Request A - In the PyStarshade description, what computational complexity does the Bluestein FFT approach achieve for an N·N starshade mask and an M·M telescope aperture?
Request B - Name every variable that the PyStarshade description writes as a mathematical symbol, and say what each one stands for.
Request C - Carry the PyStarshade description forward from its final sentence.

Extracted text -
=======
Developed by Jamila Taaki (MIDAS fellow).

PyStarshade is a Python library for Starshade (or any external occulter) simulations from star-planet system to CCD with Fresnel diffraction methods. This library efficiently calculates output fields using Bluestein FFTs.

What is a starshade? A starshade is a particular apodization (mask), which flown at Fresnel distances from a telescope achieves star-light suppression for imaging exoplanets in orbit around the star.

Numerical diffraction calculations for a starshade must use a very small numerical resolution $d u$ of the starshade $s(u, v)$ in order to accurately calculate starlight suppression. Using a standard FFT to perform these calculations is inefficient as very large zero-padding factors are needed to sample the field at the telescope aperture. The Bluestein FFT is a technique to calculate arbitrary spectral samples of a propagated field, indirectly using FFTs and therefore benefiting from their efficiency. For an $N \cdot N$ starshade mask, and an $M \cdot M$ telescope aperture, the Bluestein FFT approach achieves a complexity of $O((N+M)^2 \log (M+N))$. This technique is utilized in multiple aspects of the optical train to efficiently propagate fields.
=======
Source material -
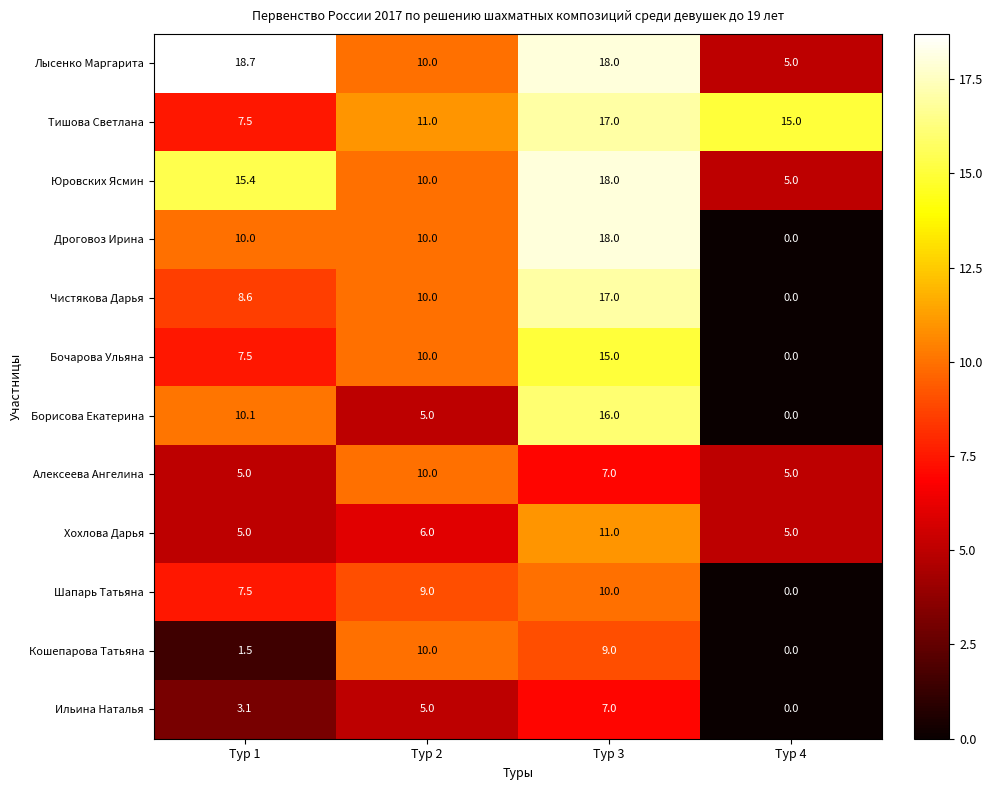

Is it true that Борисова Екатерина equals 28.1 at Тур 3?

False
=======
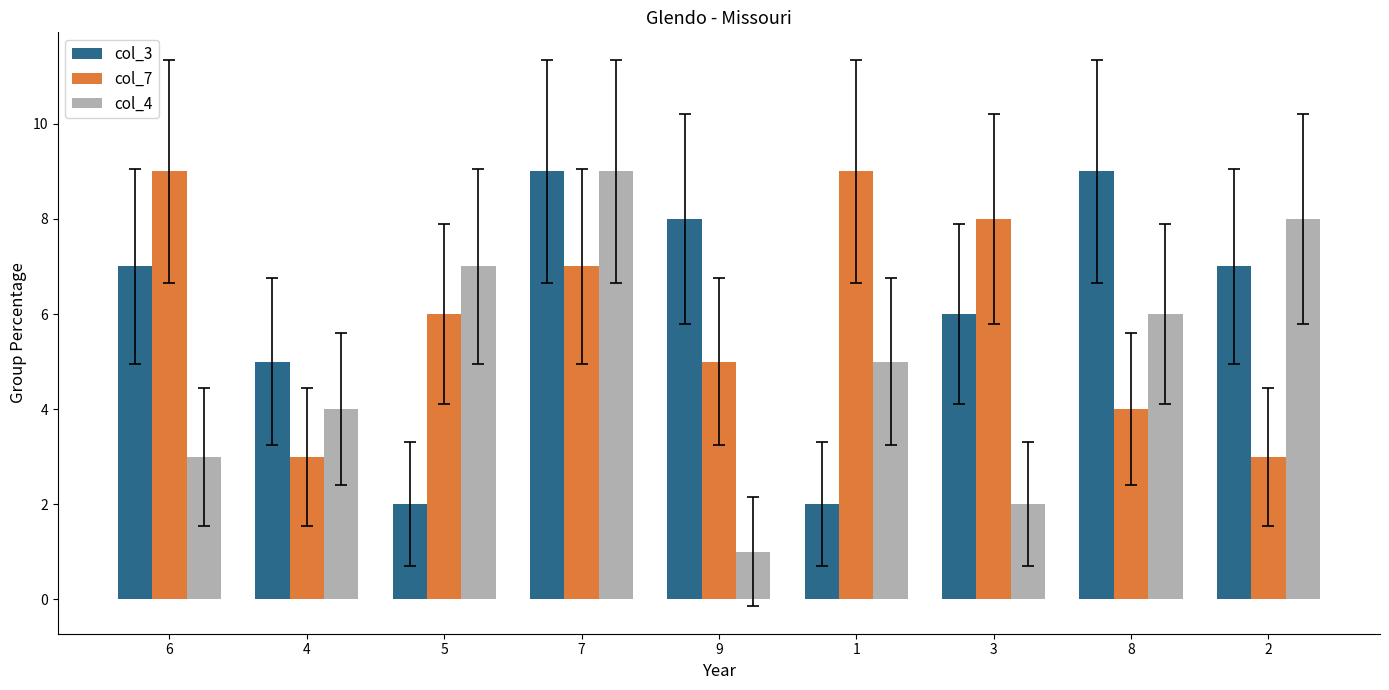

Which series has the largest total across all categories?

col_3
=======
Final answer A - O((N+M)^2 log(M+N))

Final answer B -
- du: the numerical resolution of the starshade
- s(u, v): the starshade
- N: the size of the N·N starshade mask
- M: the size of the M·M telescope aperture

Final answer C -
Example

Simulated imaging of a synthetic exoscene (ExoVista) with three visible exoplanets at a wavelength of 500 nm. A 60 m starshade configuration and a 6m segmented pupil was used for this example.

Three planets imaged with a HWO concept starshade and a 6m hexagonal segmented pupil.

Installation

For a barebones install, use pip:

bash pip install pystarshade

If you want to use pre-generated data instead install the package from source, in editable mode and use git lfs. This requires several GB of space:

bash $ git clone https://github.com/xiaziyna/PyStarshade.git PyStarshade $ cd PyStarshade $ git lfs pull pip install -e .

Dependencies

Scipy, Numpy, HCIPy, astropy, setuptools, pytest

Quickstart

Detailed documentation for all PyStarshade utilities.

Input data

PyStarshade can take as input any pixelized source-field such as Haystacks model, or analytic descriptions of sources (so far a point source and Gaussian source). If you wish to perform propagation using analytic descriptions, please use 'pystarshade.simulatefield.pointsourcetoccd'.

The easiest way to interface with PyStarshade is via the StarshadeProp class. Generate fields/psf models for a chosen design reference mission (drm). Simulate imaging for a 'source_field' with a default 2 mas sampling.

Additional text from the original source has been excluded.